The northerners laboured past win-less Bath at Kingspan Stadium, two tries notched in the opening 10 minutes of the second half from Robert Balacoune and Will Addison enabling them to grind out a victory despite an indifferent performance.
The win assured Ulster of their place in the the last eight of the competition and are destined to finish the pool phase as the best runners-up.
Tomorrow they will learn the identity of their opponents, with Exeter Chiefs, Racing 92, Toulouse or Clermont Auvergne potentially lying in wait but the one certainty is that they'll be on the road.
It was torture, wasn't it? Absolute torture
Reflecting on their latest win, McFarland admitted it had been a less than flowing display.
"It was torture, wasn't it? Absolute torture," the head coach told RTÉ Sport afterwards.
"We started a little bit flat which is really unusual. I just wonder whether we had a little bit of expectation that we were going to win.
"We didn't play that great but we got the early score. I didn't think that did us any favours. After that, they bored us to death with kicking, lots of injuries, and going down early. It took the steam out of the crowd and fair play to them, it was a good tactic.
"Because we showed that when we kept hold of the ball and could attack, we were going to score tries. But the game died a death and lasted a long time. We weren't good enough to score tries and get comfortable at any point.
"Bottom line is though that we've won the game. We're 5 and 1 for the second year in a row. We're into the quarter-finals and we'll really look forward to that.
"It was stop-start, they kicked the life out of the game, lots of injuries, really slow. There was no momentum and the crowd was getting really frustrated with that.
"To be fair to the crowd in the second half, they really picked it up and lifted the spirit of the stadium. I thought we came out in the second half much better. Much more bounce under our feet, better kick-chase, better speed in defence and attack and we wrestled the game away from them."

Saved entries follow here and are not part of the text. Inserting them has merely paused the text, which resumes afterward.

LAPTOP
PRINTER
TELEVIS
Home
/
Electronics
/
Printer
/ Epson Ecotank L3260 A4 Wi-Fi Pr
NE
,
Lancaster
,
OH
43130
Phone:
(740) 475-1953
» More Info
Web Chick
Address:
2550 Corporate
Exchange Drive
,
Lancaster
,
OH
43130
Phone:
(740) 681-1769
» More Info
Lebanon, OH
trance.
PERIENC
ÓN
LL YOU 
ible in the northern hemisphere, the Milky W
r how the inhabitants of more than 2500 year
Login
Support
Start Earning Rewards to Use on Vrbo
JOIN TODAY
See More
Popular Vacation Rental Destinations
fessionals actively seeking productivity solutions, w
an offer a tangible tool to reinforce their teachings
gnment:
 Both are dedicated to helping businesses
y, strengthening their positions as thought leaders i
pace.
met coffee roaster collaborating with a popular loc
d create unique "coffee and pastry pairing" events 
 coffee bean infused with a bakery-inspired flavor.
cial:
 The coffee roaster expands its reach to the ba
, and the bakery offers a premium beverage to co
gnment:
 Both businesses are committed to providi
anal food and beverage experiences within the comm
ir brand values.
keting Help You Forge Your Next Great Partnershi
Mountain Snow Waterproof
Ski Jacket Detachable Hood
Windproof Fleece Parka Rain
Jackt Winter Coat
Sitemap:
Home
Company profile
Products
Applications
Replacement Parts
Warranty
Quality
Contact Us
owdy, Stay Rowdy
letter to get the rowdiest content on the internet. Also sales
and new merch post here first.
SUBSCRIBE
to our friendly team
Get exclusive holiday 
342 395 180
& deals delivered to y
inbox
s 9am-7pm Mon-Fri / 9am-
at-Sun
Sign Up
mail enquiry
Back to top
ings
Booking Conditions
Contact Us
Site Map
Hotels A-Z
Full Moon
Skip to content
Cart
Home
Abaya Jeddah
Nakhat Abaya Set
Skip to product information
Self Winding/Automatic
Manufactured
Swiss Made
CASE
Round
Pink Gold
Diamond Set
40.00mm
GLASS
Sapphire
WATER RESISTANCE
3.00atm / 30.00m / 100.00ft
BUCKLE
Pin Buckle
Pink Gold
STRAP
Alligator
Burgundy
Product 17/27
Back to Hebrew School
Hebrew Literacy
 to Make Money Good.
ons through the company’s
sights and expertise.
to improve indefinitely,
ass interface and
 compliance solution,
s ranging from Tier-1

It's the second year in succession that McFarland has guided Ulster into the quarter-finals but the coach isn't inclined to become too triumphalist about the achievement.
"It's more about how you go (perform). Because you don't know at the beginning of the year what pool you're going to get," he observed.
"People are down on Munster but the bottom line is they were picked in a pool with Saracens and Racing. That could easily have been us. We ground out wins at the start of this pool and we've won five games. It was easily enough for us to qualify as the best second placed team for the second team in a row.
"We're proud of that but it would be really nice if we could go against what is the standard procedure which is to lose away from home in the quarter-final.
"We've demonstrated that we can go to Clermont and test them and we've demonstrated we go to the Aviva and test Leinster.
"But it's only on one condition. And that's if we play at our best. If we don't play at our best in the quarter-final away from home, I'm telling you we don't have a chance."